Transcribed page contents

● ● ● ● ● ● ●

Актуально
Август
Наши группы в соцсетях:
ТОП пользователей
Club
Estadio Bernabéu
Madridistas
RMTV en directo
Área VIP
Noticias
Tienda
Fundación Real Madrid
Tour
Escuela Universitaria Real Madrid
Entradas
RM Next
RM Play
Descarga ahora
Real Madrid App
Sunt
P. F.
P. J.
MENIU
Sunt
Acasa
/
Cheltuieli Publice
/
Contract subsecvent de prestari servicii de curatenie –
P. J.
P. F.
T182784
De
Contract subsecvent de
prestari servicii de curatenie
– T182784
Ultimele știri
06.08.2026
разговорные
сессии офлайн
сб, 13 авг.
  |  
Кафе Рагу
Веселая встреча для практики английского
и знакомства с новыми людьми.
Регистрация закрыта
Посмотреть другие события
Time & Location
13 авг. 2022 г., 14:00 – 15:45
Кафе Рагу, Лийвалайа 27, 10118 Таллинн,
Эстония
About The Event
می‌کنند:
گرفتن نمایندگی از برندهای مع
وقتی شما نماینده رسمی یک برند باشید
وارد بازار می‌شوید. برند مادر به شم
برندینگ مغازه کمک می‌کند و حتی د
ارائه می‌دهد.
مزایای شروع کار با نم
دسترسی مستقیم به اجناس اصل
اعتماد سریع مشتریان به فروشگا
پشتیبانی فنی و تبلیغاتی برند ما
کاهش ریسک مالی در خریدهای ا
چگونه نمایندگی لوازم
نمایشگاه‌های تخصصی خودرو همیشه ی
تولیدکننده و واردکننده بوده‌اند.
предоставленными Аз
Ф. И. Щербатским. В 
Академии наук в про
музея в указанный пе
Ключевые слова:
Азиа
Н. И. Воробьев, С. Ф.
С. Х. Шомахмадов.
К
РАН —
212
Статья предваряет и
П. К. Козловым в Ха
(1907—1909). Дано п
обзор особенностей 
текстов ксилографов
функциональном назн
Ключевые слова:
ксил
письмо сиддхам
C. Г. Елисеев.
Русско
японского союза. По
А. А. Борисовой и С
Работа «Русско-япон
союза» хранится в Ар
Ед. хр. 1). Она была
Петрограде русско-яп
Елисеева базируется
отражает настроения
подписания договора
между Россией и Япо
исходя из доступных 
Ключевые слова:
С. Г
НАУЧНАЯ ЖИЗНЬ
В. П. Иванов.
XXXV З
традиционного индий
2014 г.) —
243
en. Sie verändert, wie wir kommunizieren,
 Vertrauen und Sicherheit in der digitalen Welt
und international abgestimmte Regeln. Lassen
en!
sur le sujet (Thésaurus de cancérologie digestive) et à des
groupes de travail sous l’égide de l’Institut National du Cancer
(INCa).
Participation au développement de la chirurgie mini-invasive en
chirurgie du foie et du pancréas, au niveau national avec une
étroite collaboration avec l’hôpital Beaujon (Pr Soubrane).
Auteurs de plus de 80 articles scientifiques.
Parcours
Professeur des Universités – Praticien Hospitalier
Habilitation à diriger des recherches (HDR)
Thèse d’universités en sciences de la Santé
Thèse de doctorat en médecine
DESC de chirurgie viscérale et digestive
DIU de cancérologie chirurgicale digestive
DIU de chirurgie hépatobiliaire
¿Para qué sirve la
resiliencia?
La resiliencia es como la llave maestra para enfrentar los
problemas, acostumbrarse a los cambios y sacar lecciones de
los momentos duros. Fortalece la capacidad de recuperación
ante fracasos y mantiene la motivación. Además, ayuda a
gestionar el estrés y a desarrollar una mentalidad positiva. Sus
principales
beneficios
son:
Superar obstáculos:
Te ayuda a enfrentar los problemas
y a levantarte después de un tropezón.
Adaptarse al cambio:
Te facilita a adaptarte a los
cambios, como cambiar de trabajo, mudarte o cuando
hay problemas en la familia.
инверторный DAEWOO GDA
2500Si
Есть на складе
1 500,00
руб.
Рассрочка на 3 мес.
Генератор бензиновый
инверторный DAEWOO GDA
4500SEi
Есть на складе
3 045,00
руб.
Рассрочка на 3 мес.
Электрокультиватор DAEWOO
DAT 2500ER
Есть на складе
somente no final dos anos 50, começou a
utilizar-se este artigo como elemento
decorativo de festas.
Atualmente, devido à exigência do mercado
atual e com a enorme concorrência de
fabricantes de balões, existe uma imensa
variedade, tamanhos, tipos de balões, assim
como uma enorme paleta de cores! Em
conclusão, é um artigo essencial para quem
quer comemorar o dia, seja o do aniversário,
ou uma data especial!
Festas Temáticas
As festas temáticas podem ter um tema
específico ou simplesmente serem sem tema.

● ● ● ● ● ● ●

• **TASK DETAILS**: Copy the listing from its first line through the line with "وارد بازار می‌شوید. برند مادر به شم", including both of those lines.

• **OUTPUT OF THE TASK**:
Актуально
Август
Наши группы в соцсетях:
ТОП пользователей
Club
Estadio Bernabéu
Madridistas
RMTV en directo
Área VIP
Noticias
Tienda
Fundación Real Madrid
Tour
Escuela Universitaria Real Madrid
Entradas
RM Next
RM Play
Descarga ahora
Real Madrid App
Sunt
P. F.
P. J.
MENIU
Sunt
Acasa
/
Cheltuieli Publice
/
Contract subsecvent de prestari servicii de curatenie –
P. J.
P. F.
T182784
De
Contract subsecvent de
prestari servicii de curatenie
– T182784
Ultimele știri
06.08.2026
разговорные
сессии офлайн
сб, 13 авг.
  |  
Кафе Рагу
Веселая встреча для практики английского
и знакомства с новыми людьми.
Регистрация закрыта
Посмотреть другие события
Time & Location
13 авг. 2022 г., 14:00 – 15:45
Кафе Рагу, Лийвалайа 27, 10118 Таллинн,
Эстония
About The Event
می‌کنند:
گرفتن نمایندگی از برندهای مع
وقتی شما نماینده رسمی یک برند باشید
وارد بازار می‌شوید. برند مادر به شم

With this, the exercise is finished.